During her law enforcement career, the proud Zeta Phi Beta Sorority sister has served as a patrol officer, field training officer, canine handler, and academy instructor at the Federal Law Enforcement Training Center.

 According to a news release, Smith also served as executive lieutenant to the chief of police, assistant commander of the San Francisco Field Office, commander of the New York Field Office, acting deputy chief of the Homeland Security Division, and deputy chief for the Field Operations Division.

Smith was the first woman to lead the New York Field Office as its Major.

At the USPP, she will lead a 560-member workforce that protects the public, parks, and the nation’s most iconic landmarks in Wash., D.C., New York City, and San Francisco metropolitan areas.

“Chief Smith’s commitment to policing as public service and her willingness to listen and collaborate make her the right person to lead the U.S. Park Police at this pivotal moment in our country,” Shawn Benge, deputy director exercising the delegated authority of the NPS director, noted in a statement.
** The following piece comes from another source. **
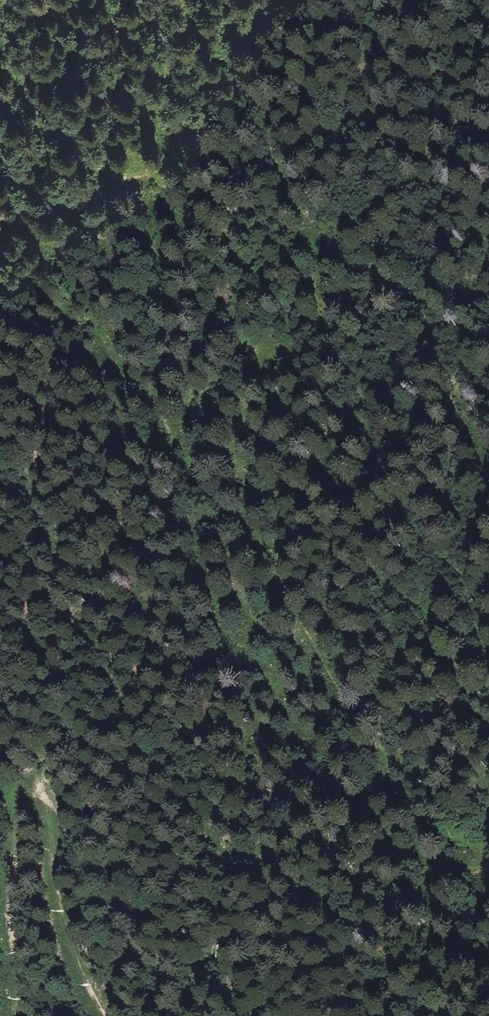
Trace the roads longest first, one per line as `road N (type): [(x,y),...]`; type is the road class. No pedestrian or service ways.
road 1 (track): [(488,481),(437,344),(401,286),(293,231),(51,149),(33,134),(30,115),(8,95),(0,73)]
road 2 (track): [(3,1015),(12,858),(17,826),(30,818),(56,848),(63,919),(99,1015)]
road 3 (track): [(192,1015),(241,873),(264,848),(346,847),(450,873),(488,871)]
road 4 (track): [(146,181),(179,0)]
 “Over the coming months, the leadership of the National Park Service will explore opportunities with Chief Smith designed to strengthen our organization’s commitment to transparency. Her personal and professional experience make her acutely aware of and ready to meet the challenges and responsibilities that face U.S. Park Police and law enforcement agencies across the nation.”

 Jennifer Flynn, the associate director for Visitor Resource Protection at the National Park Service added that she’s looking forward to Smith’s leadership.

“Chief Smith’s experience serving in leadership roles in every U.S. Park Police field office has provided her with an unmatched foundation to lead the diverse agency,” said Flynn, who oversees law enforcement programs at USPP.

 “As federal law enforcement officers, the U.S. Park Police officers have a new opportunity each day to give their best to the American people. Chief Smith exemplifies that approach as a colleague and mentor, and she will be instrumental in refining and shaping the future of the organization,” Flynn said.

Smith declared that she would lead by example and expects all officers to display integrity.

 “I have dedicated my career to the professionalism of law enforcement, and it is my highest honor and privilege to serve as chief of police,” Chief Smith declared. “Today’s officers face many challenges, and I firmly believe challenges present opportunities. I look forward to leading this exemplary team as we carry out our mission with honesty and integrity.”